• _Input data_
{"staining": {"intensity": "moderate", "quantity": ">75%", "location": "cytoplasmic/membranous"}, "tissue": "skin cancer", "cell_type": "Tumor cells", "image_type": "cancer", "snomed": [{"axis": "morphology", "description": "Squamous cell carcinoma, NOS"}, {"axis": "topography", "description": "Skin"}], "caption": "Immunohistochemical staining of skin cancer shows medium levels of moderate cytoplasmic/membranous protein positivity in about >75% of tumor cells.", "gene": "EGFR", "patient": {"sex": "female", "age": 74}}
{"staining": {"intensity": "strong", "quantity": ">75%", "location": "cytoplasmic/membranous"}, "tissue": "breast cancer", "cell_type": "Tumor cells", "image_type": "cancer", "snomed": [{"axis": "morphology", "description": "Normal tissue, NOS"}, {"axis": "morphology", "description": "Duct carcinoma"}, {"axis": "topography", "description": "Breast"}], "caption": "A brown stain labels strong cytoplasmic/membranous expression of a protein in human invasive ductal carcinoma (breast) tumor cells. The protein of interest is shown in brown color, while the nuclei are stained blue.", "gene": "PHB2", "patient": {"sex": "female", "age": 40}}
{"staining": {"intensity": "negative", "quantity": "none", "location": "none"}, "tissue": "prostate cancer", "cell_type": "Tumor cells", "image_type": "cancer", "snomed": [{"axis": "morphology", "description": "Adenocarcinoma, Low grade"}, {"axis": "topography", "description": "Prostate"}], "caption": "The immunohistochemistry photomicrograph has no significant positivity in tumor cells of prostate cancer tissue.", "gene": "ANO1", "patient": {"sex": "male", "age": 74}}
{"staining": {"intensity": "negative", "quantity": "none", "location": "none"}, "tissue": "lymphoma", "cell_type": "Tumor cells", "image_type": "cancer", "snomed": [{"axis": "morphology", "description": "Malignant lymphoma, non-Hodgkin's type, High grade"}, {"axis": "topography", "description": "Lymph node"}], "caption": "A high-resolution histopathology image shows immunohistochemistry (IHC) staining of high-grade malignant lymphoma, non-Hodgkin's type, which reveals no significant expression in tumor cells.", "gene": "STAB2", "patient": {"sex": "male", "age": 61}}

• _Exercise aim_
Could you set down every line above exactly as written?

• _Response to the task_
{"staining": {"intensity": "moderate", "quantity": ">75%", "location": "cytoplasmic/membranous"}, "tissue": "skin cancer", "cell_type": "Tumor cells", "image_type": "cancer", "snomed": [{"axis": "morphology", "description": "Squamous cell carcinoma, NOS"}, {"axis": "topography", "description": "Skin"}], "caption": "Immunohistochemical staining of skin cancer shows medium levels of moderate cytoplasmic/membranous protein positivity in about >75% of tumor cells.", "gene": "EGFR", "patient": {"sex": "female", "age": 74}}
{"staining": {"intensity": "strong", "quantity": ">75%", "location": "cytoplasmic/membranous"}, "tissue": "breast cancer", "cell_type": "Tumor cells", "image_type": "cancer", "snomed": [{"axis": "morphology", "description": "Normal tissue, NOS"}, {"axis": "morphology", "description": "Duct carcinoma"}, {"axis": "topography", "description": "Breast"}], "caption": "A brown stain labels strong cytoplasmic/membranous expression of a protein in human invasive ductal carcinoma (breast) tumor cells. The protein of interest is shown in brown color, while the nuclei are stained blue.", "gene": "PHB2", "patient": {"sex": "female", "age": 40}}
{"staining": {"intensity": "negative", "quantity": "none", "location": "none"}, "tissue": "prostate cancer", "cell_type": "Tumor cells", "image_type": "cancer", "snomed": [{"axis": "morphology", "description": "Adenocarcinoma, Low grade"}, {"axis": "topography", "description": "Prostate"}], "caption": "The immunohistochemistry photomicrograph has no significant positivity in tumor cells of prostate cancer tissue.", "gene": "ANO1", "patient": {"sex": "male", "age": 74}}
{"staining": {"intensity": "negative", "quantity": "none", "location": "none"}, "tissue": "lymphoma", "cell_type": "Tumor cells", "image_type": "cancer", "snomed": [{"axis": "morphology", "description": "Malignant lymphoma, non-Hodgkin's type, High grade"}, {"axis": "topography", "description": "Lymph node"}], "caption": "A high-resolution histopathology image shows immunohistochemistry (IHC) staining of high-grade malignant lymphoma, non-Hodgkin's type, which reveals no significant expression in tumor cells.", "gene": "STAB2", "patient": {"sex": "male", "age": 61}}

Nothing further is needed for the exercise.